**WORK TASK:**
In the data, extract each line that holds the string "lines".

Data records
○ ○ ○ ○ ○ ○ ○
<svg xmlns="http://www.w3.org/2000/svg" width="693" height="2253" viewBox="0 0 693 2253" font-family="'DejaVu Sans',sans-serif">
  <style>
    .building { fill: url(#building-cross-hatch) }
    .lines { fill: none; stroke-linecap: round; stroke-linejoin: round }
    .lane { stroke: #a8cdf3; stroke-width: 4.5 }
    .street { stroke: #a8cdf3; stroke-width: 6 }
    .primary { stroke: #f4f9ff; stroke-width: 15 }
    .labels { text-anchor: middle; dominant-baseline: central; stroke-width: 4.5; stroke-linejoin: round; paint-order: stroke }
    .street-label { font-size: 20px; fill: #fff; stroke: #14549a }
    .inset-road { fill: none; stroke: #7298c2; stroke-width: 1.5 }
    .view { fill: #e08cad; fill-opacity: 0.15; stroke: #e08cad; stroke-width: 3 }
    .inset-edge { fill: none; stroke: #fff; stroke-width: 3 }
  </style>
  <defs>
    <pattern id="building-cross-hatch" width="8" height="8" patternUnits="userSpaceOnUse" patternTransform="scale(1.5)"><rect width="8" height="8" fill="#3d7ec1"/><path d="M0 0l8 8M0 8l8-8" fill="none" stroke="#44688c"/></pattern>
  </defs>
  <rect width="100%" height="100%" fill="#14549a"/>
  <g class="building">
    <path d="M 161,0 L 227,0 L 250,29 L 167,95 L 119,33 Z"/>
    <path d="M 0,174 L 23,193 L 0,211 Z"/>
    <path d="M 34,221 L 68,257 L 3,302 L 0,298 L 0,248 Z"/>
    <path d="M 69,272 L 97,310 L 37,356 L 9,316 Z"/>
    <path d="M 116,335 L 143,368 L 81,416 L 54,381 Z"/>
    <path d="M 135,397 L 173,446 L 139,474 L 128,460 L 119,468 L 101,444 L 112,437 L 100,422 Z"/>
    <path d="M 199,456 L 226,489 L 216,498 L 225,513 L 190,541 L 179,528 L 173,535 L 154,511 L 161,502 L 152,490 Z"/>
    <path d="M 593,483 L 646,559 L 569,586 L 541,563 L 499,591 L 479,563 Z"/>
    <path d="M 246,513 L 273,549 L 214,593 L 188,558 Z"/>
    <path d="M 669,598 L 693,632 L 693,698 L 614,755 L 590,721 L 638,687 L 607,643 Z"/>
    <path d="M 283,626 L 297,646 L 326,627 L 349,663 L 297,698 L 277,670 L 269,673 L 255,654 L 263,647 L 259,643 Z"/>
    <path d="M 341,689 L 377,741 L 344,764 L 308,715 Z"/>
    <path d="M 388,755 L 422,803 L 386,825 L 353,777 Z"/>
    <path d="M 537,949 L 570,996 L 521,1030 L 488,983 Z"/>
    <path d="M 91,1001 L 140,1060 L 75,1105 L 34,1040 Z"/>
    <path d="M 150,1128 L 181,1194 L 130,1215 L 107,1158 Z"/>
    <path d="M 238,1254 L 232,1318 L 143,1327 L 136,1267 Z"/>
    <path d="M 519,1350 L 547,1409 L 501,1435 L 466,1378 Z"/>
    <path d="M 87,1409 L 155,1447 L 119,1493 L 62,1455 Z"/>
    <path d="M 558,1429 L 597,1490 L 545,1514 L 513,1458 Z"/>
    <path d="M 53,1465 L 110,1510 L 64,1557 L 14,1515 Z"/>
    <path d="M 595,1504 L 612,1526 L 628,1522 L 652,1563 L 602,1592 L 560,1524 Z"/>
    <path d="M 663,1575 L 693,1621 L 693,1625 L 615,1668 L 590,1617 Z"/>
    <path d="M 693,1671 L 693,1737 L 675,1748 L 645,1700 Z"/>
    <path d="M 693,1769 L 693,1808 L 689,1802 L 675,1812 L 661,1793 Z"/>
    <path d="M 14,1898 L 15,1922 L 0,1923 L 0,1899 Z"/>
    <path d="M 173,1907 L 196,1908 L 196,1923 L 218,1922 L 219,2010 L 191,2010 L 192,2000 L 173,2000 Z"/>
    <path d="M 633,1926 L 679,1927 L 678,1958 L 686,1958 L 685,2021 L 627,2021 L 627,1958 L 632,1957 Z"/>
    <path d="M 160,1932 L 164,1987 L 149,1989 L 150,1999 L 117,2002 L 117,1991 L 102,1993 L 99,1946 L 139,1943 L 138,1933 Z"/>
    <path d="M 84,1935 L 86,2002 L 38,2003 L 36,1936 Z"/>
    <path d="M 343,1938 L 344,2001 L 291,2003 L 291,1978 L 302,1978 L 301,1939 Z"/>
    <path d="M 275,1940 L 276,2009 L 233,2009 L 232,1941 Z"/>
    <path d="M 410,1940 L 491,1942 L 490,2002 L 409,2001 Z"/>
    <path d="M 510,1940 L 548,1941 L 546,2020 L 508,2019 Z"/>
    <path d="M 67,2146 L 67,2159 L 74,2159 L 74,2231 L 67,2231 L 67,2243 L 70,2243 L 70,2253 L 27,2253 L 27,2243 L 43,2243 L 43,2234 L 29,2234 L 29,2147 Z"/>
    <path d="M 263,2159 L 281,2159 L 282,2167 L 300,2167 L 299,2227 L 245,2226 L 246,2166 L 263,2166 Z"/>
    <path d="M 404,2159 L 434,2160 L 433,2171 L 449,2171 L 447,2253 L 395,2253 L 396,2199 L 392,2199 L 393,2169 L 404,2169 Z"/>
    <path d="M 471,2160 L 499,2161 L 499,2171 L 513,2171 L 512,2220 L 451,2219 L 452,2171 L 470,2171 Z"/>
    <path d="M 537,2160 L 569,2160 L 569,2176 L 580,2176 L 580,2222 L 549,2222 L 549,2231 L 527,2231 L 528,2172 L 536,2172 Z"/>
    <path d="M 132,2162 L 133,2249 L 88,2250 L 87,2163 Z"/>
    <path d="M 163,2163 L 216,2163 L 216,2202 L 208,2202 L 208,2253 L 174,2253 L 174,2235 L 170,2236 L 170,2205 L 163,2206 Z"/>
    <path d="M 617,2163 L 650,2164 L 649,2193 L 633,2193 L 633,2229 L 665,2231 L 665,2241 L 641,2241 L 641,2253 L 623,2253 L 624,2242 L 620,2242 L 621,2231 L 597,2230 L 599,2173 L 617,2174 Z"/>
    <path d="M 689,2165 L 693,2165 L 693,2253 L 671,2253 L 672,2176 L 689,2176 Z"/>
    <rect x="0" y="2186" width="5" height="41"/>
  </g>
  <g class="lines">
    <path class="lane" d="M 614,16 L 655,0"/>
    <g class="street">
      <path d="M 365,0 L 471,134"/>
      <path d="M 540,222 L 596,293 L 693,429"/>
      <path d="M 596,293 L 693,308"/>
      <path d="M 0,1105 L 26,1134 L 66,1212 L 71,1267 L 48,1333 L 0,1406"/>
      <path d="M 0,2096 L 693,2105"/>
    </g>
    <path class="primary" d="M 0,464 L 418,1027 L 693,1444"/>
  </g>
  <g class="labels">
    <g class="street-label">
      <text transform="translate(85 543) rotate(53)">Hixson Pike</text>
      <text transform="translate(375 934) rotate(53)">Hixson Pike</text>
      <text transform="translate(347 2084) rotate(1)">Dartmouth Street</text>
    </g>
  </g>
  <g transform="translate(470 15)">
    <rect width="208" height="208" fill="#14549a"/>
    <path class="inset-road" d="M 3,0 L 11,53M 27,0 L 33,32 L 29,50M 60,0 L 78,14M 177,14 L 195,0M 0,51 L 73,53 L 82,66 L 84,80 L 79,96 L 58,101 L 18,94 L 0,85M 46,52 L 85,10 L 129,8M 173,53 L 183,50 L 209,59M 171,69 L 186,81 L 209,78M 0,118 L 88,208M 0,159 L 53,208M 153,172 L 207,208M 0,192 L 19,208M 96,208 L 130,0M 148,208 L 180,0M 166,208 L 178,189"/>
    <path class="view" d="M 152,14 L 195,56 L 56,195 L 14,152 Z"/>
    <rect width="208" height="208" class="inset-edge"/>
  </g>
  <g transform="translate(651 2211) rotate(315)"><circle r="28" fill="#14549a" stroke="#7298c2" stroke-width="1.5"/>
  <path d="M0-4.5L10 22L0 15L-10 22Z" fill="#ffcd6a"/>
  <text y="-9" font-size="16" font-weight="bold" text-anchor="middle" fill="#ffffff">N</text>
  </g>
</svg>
○ ○ ○ ○ ○ ○ ○
**OUTPUT FOR THIS TASK:**
    .lines { fill: none; stroke-linecap: round; stroke-linejoin: round }
  <g class="lines">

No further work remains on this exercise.